Now, after half a century, the federal government—the largest single source of funding for scientific research—finally seems ready to reconsider the merits of psychedelics. In October 2021, the National Institutes of Health awarded the first federal grant in 50 years to study a psychedelic drug as a possible treatment. NYU Langone Health will be one of three sites for the trial, which is led by scientists at Johns Hopkins and will investigate whether psilocybin can help people quit smoking.
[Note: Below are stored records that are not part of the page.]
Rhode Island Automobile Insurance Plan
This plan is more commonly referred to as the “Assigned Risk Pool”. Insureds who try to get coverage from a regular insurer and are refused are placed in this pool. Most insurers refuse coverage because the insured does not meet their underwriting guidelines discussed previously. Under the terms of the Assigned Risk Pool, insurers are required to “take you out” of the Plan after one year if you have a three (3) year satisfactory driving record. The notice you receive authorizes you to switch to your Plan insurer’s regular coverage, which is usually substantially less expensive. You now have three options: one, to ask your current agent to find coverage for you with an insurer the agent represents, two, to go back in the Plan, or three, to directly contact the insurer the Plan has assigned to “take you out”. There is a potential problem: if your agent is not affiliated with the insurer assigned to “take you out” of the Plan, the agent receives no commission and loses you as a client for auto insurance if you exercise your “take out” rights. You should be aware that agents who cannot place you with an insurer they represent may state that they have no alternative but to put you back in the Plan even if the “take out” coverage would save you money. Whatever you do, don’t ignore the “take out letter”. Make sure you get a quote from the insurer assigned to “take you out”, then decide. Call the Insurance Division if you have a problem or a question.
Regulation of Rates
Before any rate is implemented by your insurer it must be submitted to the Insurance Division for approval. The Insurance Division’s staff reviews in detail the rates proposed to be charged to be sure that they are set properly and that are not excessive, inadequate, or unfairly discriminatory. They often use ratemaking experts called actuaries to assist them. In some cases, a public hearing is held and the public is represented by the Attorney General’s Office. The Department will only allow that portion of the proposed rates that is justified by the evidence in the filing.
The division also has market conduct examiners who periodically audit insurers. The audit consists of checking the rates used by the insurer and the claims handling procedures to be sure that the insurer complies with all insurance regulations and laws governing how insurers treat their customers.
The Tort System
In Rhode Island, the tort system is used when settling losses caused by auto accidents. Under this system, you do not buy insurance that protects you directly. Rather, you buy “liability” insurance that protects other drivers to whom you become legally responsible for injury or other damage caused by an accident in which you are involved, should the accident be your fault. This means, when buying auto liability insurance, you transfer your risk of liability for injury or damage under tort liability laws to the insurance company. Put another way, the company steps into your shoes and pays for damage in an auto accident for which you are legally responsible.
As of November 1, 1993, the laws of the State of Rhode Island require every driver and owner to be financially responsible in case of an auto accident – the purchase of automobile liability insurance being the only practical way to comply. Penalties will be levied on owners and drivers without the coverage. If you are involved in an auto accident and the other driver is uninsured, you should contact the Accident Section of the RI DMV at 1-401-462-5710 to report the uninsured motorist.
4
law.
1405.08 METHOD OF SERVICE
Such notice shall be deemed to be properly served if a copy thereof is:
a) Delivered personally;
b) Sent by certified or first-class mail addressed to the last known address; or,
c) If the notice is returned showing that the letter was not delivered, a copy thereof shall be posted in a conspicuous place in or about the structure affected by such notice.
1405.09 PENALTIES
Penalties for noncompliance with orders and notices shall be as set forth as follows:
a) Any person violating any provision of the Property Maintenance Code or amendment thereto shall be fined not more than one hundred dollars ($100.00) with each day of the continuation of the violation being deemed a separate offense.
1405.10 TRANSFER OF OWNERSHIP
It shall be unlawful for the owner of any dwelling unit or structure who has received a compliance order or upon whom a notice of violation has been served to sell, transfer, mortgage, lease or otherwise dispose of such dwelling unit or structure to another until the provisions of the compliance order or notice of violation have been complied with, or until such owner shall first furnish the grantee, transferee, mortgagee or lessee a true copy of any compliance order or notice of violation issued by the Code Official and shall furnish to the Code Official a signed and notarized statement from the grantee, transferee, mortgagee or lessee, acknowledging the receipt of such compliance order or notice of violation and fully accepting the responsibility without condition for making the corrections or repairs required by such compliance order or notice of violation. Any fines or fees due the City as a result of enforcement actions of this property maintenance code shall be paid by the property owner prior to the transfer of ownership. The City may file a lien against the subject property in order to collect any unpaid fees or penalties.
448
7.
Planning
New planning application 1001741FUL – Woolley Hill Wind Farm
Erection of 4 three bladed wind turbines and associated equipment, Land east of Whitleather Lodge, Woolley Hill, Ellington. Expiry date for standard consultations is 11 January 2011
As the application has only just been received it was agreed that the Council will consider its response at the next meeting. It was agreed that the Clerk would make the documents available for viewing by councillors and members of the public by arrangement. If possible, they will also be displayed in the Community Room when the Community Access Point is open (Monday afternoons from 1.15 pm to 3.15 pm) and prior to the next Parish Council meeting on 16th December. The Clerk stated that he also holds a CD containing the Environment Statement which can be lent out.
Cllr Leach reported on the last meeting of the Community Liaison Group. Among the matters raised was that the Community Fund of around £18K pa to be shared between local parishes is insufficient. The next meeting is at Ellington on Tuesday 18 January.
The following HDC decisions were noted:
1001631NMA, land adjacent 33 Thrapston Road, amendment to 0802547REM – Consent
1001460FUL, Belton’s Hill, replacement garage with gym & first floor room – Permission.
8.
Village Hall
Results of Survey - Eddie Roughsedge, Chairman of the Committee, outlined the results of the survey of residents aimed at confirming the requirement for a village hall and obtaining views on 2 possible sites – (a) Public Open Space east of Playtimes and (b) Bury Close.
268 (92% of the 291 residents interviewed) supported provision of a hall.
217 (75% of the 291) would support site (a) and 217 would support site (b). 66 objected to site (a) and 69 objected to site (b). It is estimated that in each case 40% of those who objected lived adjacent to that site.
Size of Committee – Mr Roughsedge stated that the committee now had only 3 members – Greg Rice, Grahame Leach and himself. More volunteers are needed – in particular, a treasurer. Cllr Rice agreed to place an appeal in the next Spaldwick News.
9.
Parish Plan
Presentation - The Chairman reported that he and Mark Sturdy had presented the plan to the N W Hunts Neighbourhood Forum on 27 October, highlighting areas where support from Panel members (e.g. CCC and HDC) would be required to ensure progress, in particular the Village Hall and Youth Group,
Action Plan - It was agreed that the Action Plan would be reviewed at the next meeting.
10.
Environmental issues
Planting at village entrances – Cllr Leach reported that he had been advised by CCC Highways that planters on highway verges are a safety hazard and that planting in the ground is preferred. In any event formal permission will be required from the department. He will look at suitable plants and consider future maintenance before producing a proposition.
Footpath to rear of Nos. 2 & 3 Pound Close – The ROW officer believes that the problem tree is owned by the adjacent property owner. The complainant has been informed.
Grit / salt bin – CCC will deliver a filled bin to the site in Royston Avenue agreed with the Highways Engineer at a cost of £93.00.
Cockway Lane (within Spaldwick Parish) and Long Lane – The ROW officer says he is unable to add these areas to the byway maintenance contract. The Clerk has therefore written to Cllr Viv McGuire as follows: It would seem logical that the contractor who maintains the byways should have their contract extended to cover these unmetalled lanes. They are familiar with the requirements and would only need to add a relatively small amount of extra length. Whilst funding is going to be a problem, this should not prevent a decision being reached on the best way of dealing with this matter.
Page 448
The timing of this psychedelic research revival couldn’t be better, according to Bogenschutz, who says he is also very interested in studying psychedelics as a possible treatment for opioid addiction. “With COVID and other stresses and the fragmentation and lack of connection that people experience with the way the world works today, more people are turning to drugs and alcohol,” he says, pointing out that, in addition to the opioid crisis, addiction to stimulant drugs is also on the rise. “It really costs people a lot of their years, and we really have very limited treatments.” The hope? That while mushrooms might not actually be magic, they might just be something almost as elusive: efficacious medicine for mental health.